10 Criminals Are Now Identified By Biometrics
For decades police have used fingerprints to identify criminals and to establish who has been at the scene. Yet there have been mistakes with fingerprints, so some forces are moving onto using biometrics to identify criminals – everything from eye scanners to DNA samples to ensure the system is foolproof.
9 Body Cameras Protect The Public As Well As Police
Police officers have worn body cameras for many years, and as well as being used to put criminals away, images taken by these cameras have also been used to protect innocent people from corrupt cops. There are plans to advance the technology on these cameras to include biometrics and thermal imaging, making them a mobile detection system.
8 Canine Vehicles Need Special Air Conditioning
Police dogs are not just the cutest cops on the street, but they have an important part to play in tracking down crooks and evidence. There are even police officers who are specially trained to work with the canines, and they have specially-designed vehicles with intelligent air conditioning to keep the dogs cool if they have to stay in the car for a while.
7 New Systems Can Find People Carrying A Firearm In A Crowd
Mass shootings are becoming disturbingly common in the US, and police are having to find new ways to identify individuals that are carrying guns in crowded areas. 21st century technology which can see if people are carrying concealed weapons is currently being trialed by the New York City Police Department.
6 Cops Can Track Where Your Vehicle Has Been
Crooks may think that they are safe driving around town when there are no cops around, but what they don’t know is that fixed surveillance cameras and those on cop cars have already read their license plate and stored the location at which it was seen – which could come in useful if officers are trying to prove someone was in a certain part of town at a certain time.
5 Handheld Lasers Can Identify Suspicious Substances
It isn’t just police officers who can benefit from modern technology. Crime scene investigators, or CSIs as they are more commonly known, have also been given hi-tech equipment which allows them to scan suspicious substances in the field, and to get an instant read-out on what they have managed to find.
4 Law Enforcement Agencies Are Starting To Use Drones
Police forces have used helicopters for years to assist in pursuits and to track criminals using thermal imaging cameras but advances in drone technology have made this kind of surveillance not only easier but also a lot cheaper. They can even be fitted with specialist cameras to help them find crooks.

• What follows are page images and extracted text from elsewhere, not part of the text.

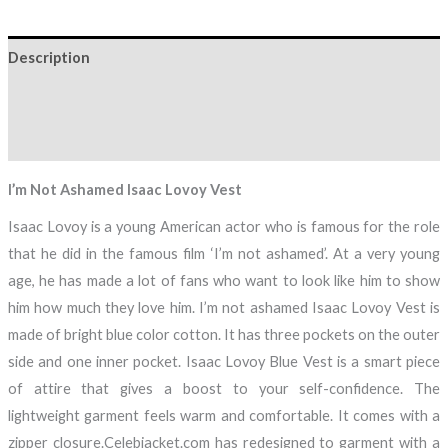
Description
Additional information
Reviews (0)
I’m Not Ashamed Isaac Lovoy Vest
Isaac Lovoy is a young American actor who is famous for the role
that he did in the famous film ‘I’m not ashamed’. At a very young
age, he has made a lot of fans who want to look like him to show
him how much they love him. I’m not ashamed Isaac Lovoy Vest is
made of bright blue color cotton. It has three pockets on the outer
side and one inner pocket. Isaac Lovoy Blue Vest is a smart piece
of attire that gives a boost to your self-confidence. The
lightweight garment feels warm and comfortable. It comes with a
zipper closure.Celebjacket.com has redesigned to garment with a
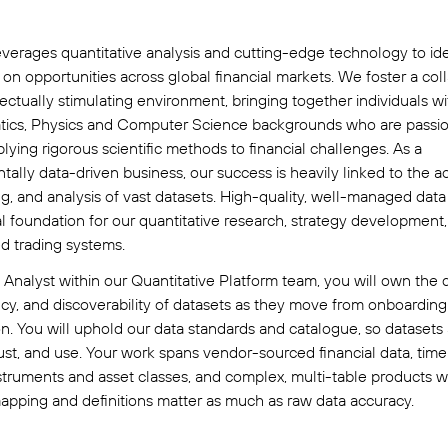
verages quantitative analysis and cutting-edge technology to ide
e on opportunities across global financial markets. We foster a col
lectually stimulating environment, bringing together individuals wi
ics, Physics and Computer Science backgrounds who are passi
lying rigorous scientific methods to financial challenges. As a
ally data-driven business, our success is heavily linked to the ac
g, and analysis of vast datasets. High-quality, well-managed data
cal foundation for our quantitative research, strategy development
d trading systems.
 Analyst within our Quantitative Platform team, you will own the q
cy, and discoverability of datasets as they move from onboarding
n. You will uphold our data standards and catalogue, so datasets
trust, and use. Your work spans vendor-sourced financial data, time
struments and asset classes, and complex, multi-table products 
apping and definitions matter as much as raw data accuracy.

3 And Some Drones Are Launched From Specialist Cars
It is even possible for the droned to be launched from the roof of a police car, allowing officers to continue the pursuit where their vehicles can’t follow. There are some concerns about the use of drones by police, as their cameras can capture images of innocent people as well as criminals.
2 New Tech Alerts Drivers Who Can't Hear A Siren
Every driver knows that when they hear a siren, it’s time to pull over. Unfortunately for police and for the drivers of other emergency vehicles, some motorists use noise-canceling headphones while they drive, which can prevent them from hearing sirens. Emergency vehicles have been fitted with a device which creates a rumbling effect that drivers can feel rather than hear.
1 Most Cops Use iPads, Not Notebooks
The old image of the cop with his well-thumbed notebook is fast disappearing from our streets, as police are increasingly using iPads and tablet computers not only to find information about people they have stopped in the street but also to record their own observations on incidents and to take statements from witnesses.